The learning curve L(E) of your model, as it makes its first pass over the dataset, starts to merge with L(D), the theoretical optimum achievable with that same dataset. You trace out L(D) as you train, and the relevant constraint on your performance is the maximum data size D you can obtain and train on.

Where we are now

In the compute regime that spans GPT-2 and the smaller variants of GPT-3, extraction is far less than maximally efficient. The L(C) strategy applies, and the smart move is to spend compute mostly on model size. So you make GPT-2, and then GPT-3.

Once we get to the full GPT-3, though, the extractor is efficient enough that the justification for L(C) has broken down, and the learning curve L(E) over the first epoch looks like L(D).

Here is that as a picture, from the new paper:

The yellowest, lowest learning curve is the full GPT-3. (The biggest GPT-2 is one of the green-ish lines.) The black line is L(D), maximally efficient extraction.

You can see the whole story in this picture. If you’re in one of the smaller-model learning curves, running for more steps on more data will get you nowhere near to the total extractable info in that data. It’s a better use of your compute to move downwards, toward the learning curve of a bigger model. That’s the L(C) story.

If the L(C) story went on forever, the curves would get steeper and steeper. Somewhere a little beyond GPT-3, they would be steeper than L(D). They would cross L(D), and we’d be learning more than L(D) says is theoretically present in the data.

According to the story above, that won’t happen. We’ll just converge ever closer to L(D). To push loss further downward, we need more data.


Since people are talking about bitter lessons a lot these days, I should make the following explicit: none of this means “the scaling hypothesis is false,” or anything like that.

It just suggests the relevant variable to scale with compute will switch: we’ll spent less of our marginal compute on bigger models, and more of it on bigger data.

That said, if the above is true (which it may not be), it does suggest that scaling transformers on text alone will not continue productively much past GPT-3.

The GPT-3 paper says its choices were guided by the “grow N, not S” heuristic behind the L(C) curve:

Based on the analysis in Scaling Laws For Neural Language Models [KMH+20] we train much larger models on many fewer tokens than is typical.

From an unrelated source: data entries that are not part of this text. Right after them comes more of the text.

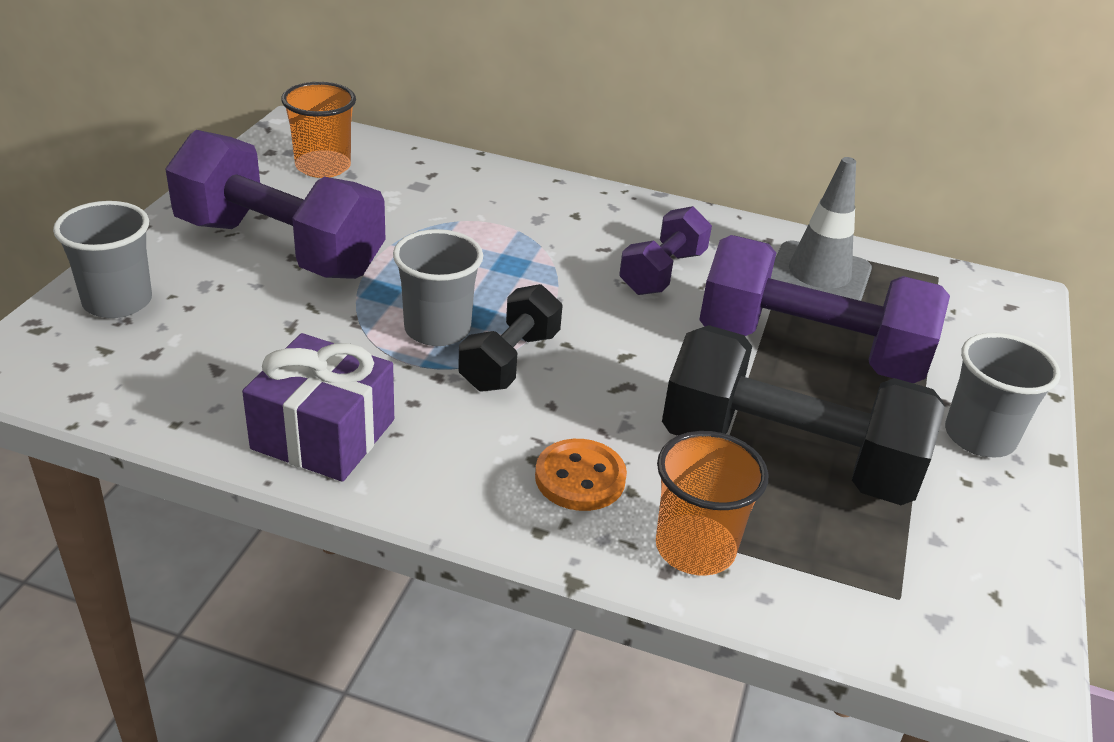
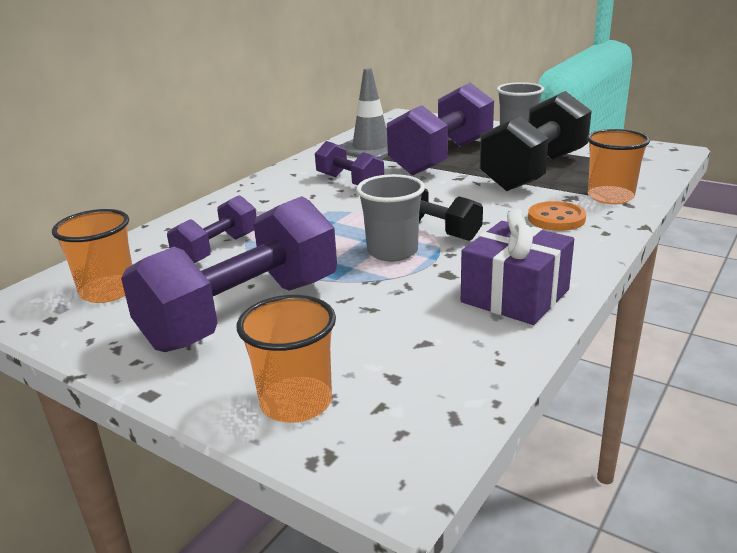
camera: 70 degrees left, 10 degrees down
(117, 302) = (296, 402): grey cup -> orange cup
(424, 208) = (217, 249): none -> purple dumbbell

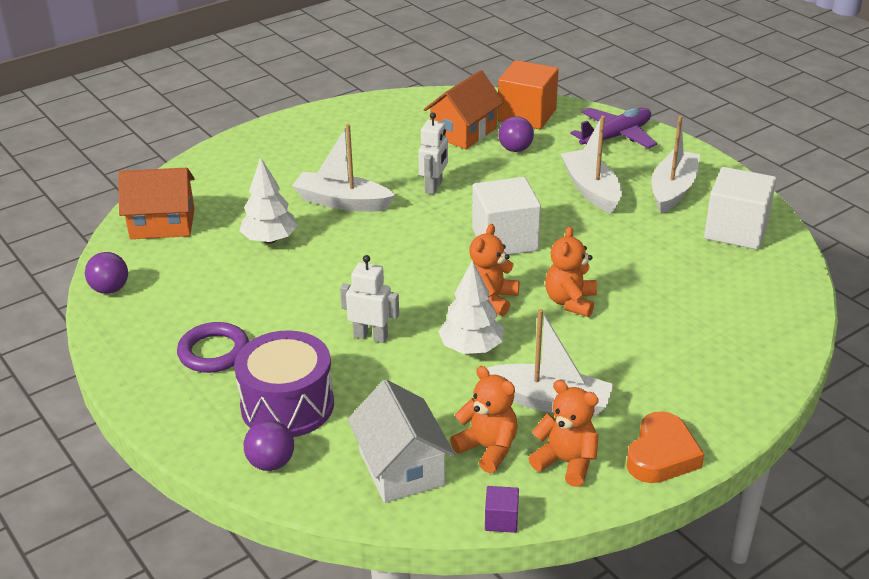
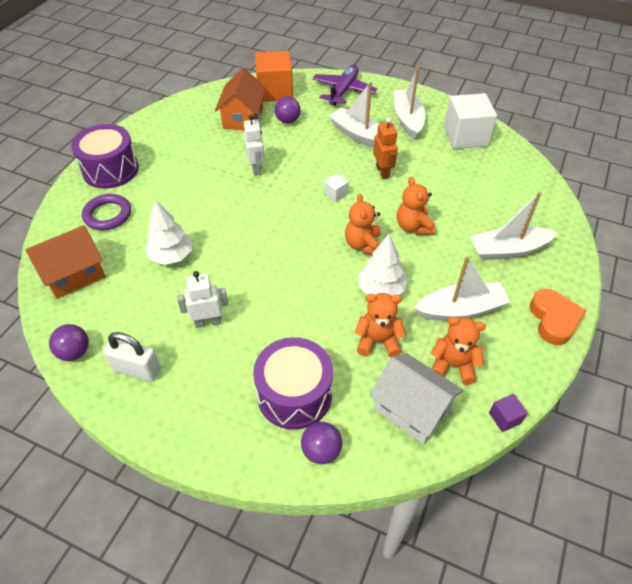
camera: 30 degrees left, 15 degrees up
(154, 325) = (137, 369): none -> white padlock
(214, 352) = (203, 373): purple ring -> purple ring (107, 215)
(275, 142) = (110, 170): none -> purple drum
(342, 202) = (201, 204): white boat -> white boat (508, 250)
(371, 336) = (307, 308): white robot -> white robot (208, 322)
(504, 240) = (335, 194): white cube -> white cube, size x0.44
(566, 462) = (506, 352): orange teddy bear -> orange teddy bear (378, 341)
(585, 235) = (383, 172): none -> orange robot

(“KMH+20″ is the first of the two scaling papers discussed here.) Even following this heuristic, they still picked a huge dataset, by human standards for text datasets.

In the above terms, their “E” was 300 billion tokens and their “D” was ~238 tokens, since they updated multiple times on some tokens (cf. Table 2.2 in the GPT-3 paper). The whole of Common Crawl is 410 billion tokens, and Common Crawl might as well be “all the text in the universe” from the vantage point of you and me.

So, there’s room to scale D up somewhat further than they did with GPT-3, but not many orders of magnitude more. To me, this suggests that an intuitively “smarter” GPT-4 would need to get its smartness from being multimodal, as we really can’t go much further with just text.